What this task involves :: Using the data below, copy each line that includes the word "Lung".

Exercise data ::

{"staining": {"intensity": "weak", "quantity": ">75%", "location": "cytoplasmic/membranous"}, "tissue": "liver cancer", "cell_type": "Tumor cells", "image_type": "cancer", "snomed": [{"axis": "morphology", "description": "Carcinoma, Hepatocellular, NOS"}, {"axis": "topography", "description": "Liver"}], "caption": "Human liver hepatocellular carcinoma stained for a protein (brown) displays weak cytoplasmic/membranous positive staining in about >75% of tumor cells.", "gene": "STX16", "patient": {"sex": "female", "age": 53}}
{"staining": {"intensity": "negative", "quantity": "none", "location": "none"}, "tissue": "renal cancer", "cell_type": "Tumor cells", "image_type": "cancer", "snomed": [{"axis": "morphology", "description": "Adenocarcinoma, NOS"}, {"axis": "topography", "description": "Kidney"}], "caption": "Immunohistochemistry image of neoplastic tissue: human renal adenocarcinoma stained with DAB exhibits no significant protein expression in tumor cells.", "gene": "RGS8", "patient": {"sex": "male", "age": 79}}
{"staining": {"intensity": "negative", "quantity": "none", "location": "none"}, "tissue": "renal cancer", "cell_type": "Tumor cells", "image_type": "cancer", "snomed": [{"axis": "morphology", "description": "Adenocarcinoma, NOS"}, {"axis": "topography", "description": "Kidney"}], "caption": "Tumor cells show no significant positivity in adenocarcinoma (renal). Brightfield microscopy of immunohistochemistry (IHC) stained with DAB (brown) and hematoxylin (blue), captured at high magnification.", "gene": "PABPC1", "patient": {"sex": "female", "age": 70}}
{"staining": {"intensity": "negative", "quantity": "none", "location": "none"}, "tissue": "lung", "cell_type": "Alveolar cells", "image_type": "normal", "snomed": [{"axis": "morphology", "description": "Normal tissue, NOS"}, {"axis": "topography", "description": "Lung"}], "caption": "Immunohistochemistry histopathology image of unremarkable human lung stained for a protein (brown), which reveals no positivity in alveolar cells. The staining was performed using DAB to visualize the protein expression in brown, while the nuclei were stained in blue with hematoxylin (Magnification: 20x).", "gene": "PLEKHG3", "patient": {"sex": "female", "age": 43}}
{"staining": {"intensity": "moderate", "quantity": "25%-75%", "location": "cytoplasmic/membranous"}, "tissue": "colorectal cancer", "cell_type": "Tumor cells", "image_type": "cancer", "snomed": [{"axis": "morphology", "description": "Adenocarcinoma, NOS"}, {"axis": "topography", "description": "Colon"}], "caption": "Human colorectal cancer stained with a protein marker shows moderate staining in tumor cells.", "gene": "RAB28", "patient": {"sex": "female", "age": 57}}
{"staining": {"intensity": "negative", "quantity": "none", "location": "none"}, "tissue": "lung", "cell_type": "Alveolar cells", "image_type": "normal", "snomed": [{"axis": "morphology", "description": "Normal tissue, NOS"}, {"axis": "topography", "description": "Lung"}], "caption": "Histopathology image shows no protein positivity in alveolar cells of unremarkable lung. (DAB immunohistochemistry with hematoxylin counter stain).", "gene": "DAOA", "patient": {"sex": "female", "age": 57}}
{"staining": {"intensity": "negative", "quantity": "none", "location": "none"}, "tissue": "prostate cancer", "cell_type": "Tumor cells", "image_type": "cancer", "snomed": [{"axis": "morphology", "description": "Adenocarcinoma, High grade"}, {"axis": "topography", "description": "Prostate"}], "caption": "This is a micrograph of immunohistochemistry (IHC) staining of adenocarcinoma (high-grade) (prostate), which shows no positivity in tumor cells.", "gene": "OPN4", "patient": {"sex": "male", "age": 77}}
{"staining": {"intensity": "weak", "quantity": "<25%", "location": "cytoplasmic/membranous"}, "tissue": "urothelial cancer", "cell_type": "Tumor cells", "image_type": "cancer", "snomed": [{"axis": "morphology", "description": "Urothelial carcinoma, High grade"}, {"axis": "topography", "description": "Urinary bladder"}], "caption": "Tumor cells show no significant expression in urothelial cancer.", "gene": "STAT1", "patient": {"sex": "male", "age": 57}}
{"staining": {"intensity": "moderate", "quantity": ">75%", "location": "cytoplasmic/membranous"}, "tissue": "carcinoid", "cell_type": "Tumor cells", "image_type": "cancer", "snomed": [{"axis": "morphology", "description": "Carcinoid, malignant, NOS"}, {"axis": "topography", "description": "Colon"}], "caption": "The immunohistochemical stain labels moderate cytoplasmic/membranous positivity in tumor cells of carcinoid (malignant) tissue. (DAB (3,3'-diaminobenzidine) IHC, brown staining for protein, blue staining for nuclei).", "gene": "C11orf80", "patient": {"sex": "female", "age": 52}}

Answer area ::
{"staining": {"intensity": "negative", "quantity": "none", "location": "none"}, "tissue": "lung", "cell_type": "Alveolar cells", "image_type": "normal", "snomed": [{"axis": "morphology", "description": "Normal tissue, NOS"}, {"axis": "topography", "description": "Lung"}], "caption": "Immunohistochemistry histopathology image of unremarkable human lung stained for a protein (brown), which reveals no positivity in alveolar cells. The staining was performed using DAB to visualize the protein expression in brown, while the nuclei were stained in blue with hematoxylin (Magnification: 20x).", "gene": "PLEKHG3", "patient": {"sex": "female", "age": 43}}
{"staining": {"intensity": "negative", "quantity": "none", "location": "none"}, "tissue": "lung", "cell_type": "Alveolar cells", "image_type": "normal", "snomed": [{"axis": "morphology", "description": "Normal tissue, NOS"}, {"axis": "topography", "description": "Lung"}], "caption": "Histopathology image shows no protein positivity in alveolar cells of unremarkable lung. (DAB immunohistochemistry with hematoxylin counter stain).", "gene": "DAOA", "patient": {"sex": "female", "age": 57}}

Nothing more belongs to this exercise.